Files for "A Modular Framework for Verifying Versatile Distributed Systems"

Original files for 4PAD 2018, expanded for JLAMP submission.

The example of the paper

See below for its full description.

Physical micro-models

Other micro-models

Other examples


A TLA+ installation (the TLA tools or the TLA toolbox).

Description of the example

Let us consider a conference reviewing system. The peers are the authors, the chairs of the program committee and the reviewers. Authors send their papers to all the PC chairs (multicast to the chairs). An author can submit only one paper (voting micromodel with bound 1 on the submission channel). Each chairperson attributes a paper number and takes responsibility for a part of the papers, based on this number. In order that all chairs attribute the same number to a given paper, and without internal coordination between the PC chairs, the authors use a totally ordered multicast so that the papers are delivered in the same order to all the chairs (fifo n-1 ordering model). After the deadline has passed, the chairs reject new submissions (point-to-point communication to the author).

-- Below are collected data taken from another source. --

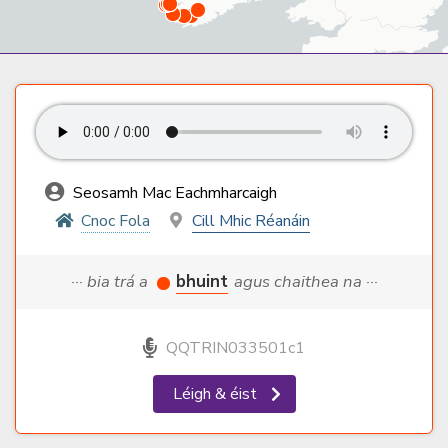
Seosamh Mac Eachmharcaigh
Cnoc Fola
Cill Mhic Réanáin
··· bia trá a
bhuint
agus chaithea na ···
QQTRIN033501c1
Léigh & éist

After the deadline, each chair independently sends its papers to some of the reviewers (bounded multicast to the reviewers), waits for the reviews (convergecast from the reviewers to the chair in charge), and sends the acceptance result to the author (point-to-point). The system must ensure that it does not deadlock and that every author eventually receives an answer (either rejection for a late paper, or acceptance result if reviewed). This system exposes both strict ordering constraints (submissions sent to the chairs), and high interleaving (each reviewer is independently handling the papers it has received). The system has been described in the PlusCal Algorithm Language, which is translated by the TLA+ tools to a TLA+ specification. It can then be checked with the TLC model checker. Results have shown that the message cap on the number of messages in transit is instrumental to avoid state explosion as it ensures that messages are not delayed for too long. During the development of the system, several bugs were found. For instance, the logic to split the papers among the chairs was faulty with an odd number of chairs and some authors were never receiving their acceptance result; in some cases, the same paper was sent twice to the reviewers, and an unfortunate (but legal) interleaving in the reception of the reviews led to two acceptance messages to the same author. This system, albeit simple, already experiences enough communication interactions to warrant formal verification.